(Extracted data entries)
* * * *
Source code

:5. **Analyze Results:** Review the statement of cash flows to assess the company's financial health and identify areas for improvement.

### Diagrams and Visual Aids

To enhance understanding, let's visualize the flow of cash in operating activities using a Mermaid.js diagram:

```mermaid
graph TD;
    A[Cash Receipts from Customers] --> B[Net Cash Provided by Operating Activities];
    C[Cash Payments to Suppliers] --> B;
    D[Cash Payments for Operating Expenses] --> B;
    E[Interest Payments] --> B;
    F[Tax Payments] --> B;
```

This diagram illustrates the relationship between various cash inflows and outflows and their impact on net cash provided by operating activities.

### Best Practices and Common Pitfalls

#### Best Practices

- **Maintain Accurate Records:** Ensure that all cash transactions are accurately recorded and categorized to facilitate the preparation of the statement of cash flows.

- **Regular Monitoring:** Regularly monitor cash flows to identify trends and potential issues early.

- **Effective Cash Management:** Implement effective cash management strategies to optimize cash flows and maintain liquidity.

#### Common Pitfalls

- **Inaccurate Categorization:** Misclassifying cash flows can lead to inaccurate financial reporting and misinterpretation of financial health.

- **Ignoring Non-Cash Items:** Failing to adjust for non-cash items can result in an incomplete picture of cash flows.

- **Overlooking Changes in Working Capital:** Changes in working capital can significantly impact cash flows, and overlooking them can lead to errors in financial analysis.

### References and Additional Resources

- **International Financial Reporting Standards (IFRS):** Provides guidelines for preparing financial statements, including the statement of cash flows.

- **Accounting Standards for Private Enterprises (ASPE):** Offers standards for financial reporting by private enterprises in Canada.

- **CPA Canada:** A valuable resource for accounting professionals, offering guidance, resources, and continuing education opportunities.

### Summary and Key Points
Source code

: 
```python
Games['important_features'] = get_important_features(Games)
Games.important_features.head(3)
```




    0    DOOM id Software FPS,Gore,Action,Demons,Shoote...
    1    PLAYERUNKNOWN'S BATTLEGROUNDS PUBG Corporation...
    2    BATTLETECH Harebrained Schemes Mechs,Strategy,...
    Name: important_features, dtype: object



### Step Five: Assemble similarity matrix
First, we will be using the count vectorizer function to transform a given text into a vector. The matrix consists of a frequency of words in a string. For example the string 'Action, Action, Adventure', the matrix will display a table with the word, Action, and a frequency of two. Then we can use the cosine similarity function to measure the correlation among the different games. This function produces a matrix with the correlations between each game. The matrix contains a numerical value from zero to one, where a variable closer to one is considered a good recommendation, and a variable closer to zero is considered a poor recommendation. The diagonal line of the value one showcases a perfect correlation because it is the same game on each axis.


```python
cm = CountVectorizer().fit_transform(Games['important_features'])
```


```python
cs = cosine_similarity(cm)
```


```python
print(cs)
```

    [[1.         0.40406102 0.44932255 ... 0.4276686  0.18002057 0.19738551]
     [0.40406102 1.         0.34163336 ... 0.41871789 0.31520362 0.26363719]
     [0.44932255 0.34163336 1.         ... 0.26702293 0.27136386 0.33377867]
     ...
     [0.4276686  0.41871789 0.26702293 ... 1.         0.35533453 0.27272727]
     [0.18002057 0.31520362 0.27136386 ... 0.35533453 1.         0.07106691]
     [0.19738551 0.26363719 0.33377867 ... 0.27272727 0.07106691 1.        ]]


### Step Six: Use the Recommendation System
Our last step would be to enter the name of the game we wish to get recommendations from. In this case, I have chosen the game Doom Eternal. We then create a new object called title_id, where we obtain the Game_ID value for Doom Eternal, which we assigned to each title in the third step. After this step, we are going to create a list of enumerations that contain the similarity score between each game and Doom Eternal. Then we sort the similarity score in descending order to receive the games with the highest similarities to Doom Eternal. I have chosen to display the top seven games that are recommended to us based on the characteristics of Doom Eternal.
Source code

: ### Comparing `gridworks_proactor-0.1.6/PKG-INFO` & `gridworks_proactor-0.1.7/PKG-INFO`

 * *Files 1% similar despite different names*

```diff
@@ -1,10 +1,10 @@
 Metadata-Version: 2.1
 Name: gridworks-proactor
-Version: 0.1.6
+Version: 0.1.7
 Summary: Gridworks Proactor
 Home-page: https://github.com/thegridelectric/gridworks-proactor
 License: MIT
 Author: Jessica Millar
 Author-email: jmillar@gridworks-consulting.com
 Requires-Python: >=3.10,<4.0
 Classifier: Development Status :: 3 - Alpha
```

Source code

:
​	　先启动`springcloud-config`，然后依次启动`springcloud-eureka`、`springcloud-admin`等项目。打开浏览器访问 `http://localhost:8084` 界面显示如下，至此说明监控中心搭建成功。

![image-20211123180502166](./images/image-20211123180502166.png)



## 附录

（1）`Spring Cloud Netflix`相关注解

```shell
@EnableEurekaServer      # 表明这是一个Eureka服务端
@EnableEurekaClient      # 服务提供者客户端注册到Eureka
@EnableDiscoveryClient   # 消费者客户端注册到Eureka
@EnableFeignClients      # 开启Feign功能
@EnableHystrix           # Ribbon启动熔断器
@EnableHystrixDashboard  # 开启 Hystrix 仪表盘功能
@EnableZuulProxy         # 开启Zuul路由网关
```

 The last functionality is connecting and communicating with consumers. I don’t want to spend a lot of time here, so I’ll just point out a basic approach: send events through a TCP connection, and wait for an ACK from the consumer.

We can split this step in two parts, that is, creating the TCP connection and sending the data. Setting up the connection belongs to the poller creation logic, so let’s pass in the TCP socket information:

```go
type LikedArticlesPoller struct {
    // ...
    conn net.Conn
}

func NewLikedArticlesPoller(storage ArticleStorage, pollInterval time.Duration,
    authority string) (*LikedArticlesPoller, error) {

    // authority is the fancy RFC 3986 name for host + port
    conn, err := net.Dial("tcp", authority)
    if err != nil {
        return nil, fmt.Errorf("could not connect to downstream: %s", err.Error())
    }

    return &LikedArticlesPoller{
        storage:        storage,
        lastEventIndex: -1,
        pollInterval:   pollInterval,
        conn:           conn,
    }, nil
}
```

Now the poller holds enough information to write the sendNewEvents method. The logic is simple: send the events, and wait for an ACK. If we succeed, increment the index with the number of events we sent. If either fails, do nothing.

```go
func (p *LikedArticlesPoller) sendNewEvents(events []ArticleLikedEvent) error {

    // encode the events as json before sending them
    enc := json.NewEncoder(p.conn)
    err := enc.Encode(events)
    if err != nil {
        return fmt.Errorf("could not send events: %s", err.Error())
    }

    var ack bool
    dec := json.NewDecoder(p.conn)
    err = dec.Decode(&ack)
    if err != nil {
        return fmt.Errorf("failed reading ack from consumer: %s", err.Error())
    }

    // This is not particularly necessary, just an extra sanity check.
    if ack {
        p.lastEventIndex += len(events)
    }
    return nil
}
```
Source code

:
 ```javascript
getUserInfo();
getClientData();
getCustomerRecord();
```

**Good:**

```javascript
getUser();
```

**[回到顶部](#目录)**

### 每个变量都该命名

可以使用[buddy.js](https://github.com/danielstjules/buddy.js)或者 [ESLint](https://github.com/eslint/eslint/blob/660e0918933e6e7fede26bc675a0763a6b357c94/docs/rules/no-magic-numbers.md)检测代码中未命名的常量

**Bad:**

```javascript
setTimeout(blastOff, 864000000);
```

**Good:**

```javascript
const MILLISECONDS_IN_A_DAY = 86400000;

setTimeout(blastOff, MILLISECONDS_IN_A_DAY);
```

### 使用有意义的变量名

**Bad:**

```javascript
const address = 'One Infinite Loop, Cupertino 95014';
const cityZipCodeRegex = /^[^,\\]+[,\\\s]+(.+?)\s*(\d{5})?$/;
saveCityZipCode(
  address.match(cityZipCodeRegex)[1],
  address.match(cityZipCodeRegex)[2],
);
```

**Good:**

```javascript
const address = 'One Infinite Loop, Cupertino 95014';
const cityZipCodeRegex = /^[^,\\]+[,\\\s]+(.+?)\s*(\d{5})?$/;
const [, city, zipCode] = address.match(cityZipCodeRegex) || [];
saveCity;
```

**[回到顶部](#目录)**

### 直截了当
* * * *
● PROBLEM TO SOLVE: Say, as a bare number, how many lines of the data hold the string "setTimeout".

● RESULT OF THE EXERCISE: 2